═══ ENTRIES SHOWN

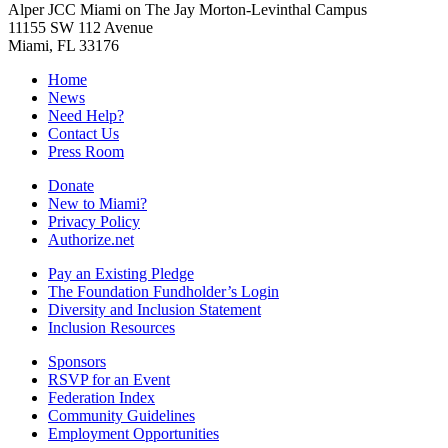
Alper JCC Miami on The Jay Morton-Levinthal Campus
11155 SW 112 Avenue
Miami, FL 33176
Home
News
Need Help?
Contact Us
Press Room
Donate
New to Miami?
Privacy Policy
Authorize.net
Pay an Existing Pledge
The Foundation Fundholder’s Login
Diversity and Inclusion Statement
Inclusion Resources
Sponsors
RSVP for an Event
Federation Index
Community Guidelines
Employment Opportunities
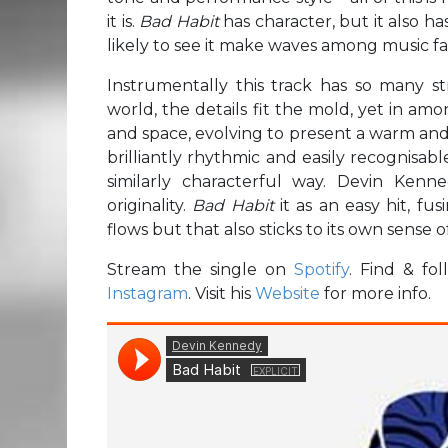
it is.
Bad Habit
has character, but it also ha
likely to see it make waves among music fa
Instrumentally this track has so many 
world, the details fit the mold, yet in amo
and space, evolving to present a warm an
brilliantly rhythmic and easily recognisa
similarly characterful way. Devin Ken
originality.
Bad Habit
it as an easy hit, f
flows but that also sticks to its own sense of
Stream the single on
Spotify
. Find & f
Instagram
. Visit his
Website
for more info.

══════

*WHAT THE EXERCISE ASKS*.
Every line from the line containing "The Foundation Fundholder’s Login" through the last line above is to be printed exactly. Pictures are not copied.

*EXPECTED ANSWER*.
The Foundation Fundholder’s Login
Diversity and Inclusion Statement
Inclusion Resources
Sponsors
RSVP for an Event
Federation Index
Community Guidelines
Employment Opportunities
it is.
Bad Habit
has character, but it also ha
likely to see it make waves among music fa
Instrumentally this track has so many 
world, the details fit the mold, yet in amo
and space, evolving to present a warm an
brilliantly rhythmic and easily recognisa
similarly characterful way. Devin Ken
originality.
Bad Habit
it as an easy hit, f
flows but that also sticks to its own sense of
Stream the single on
Spotify
. Find & f
Instagram
. Visit his
Website
for more info.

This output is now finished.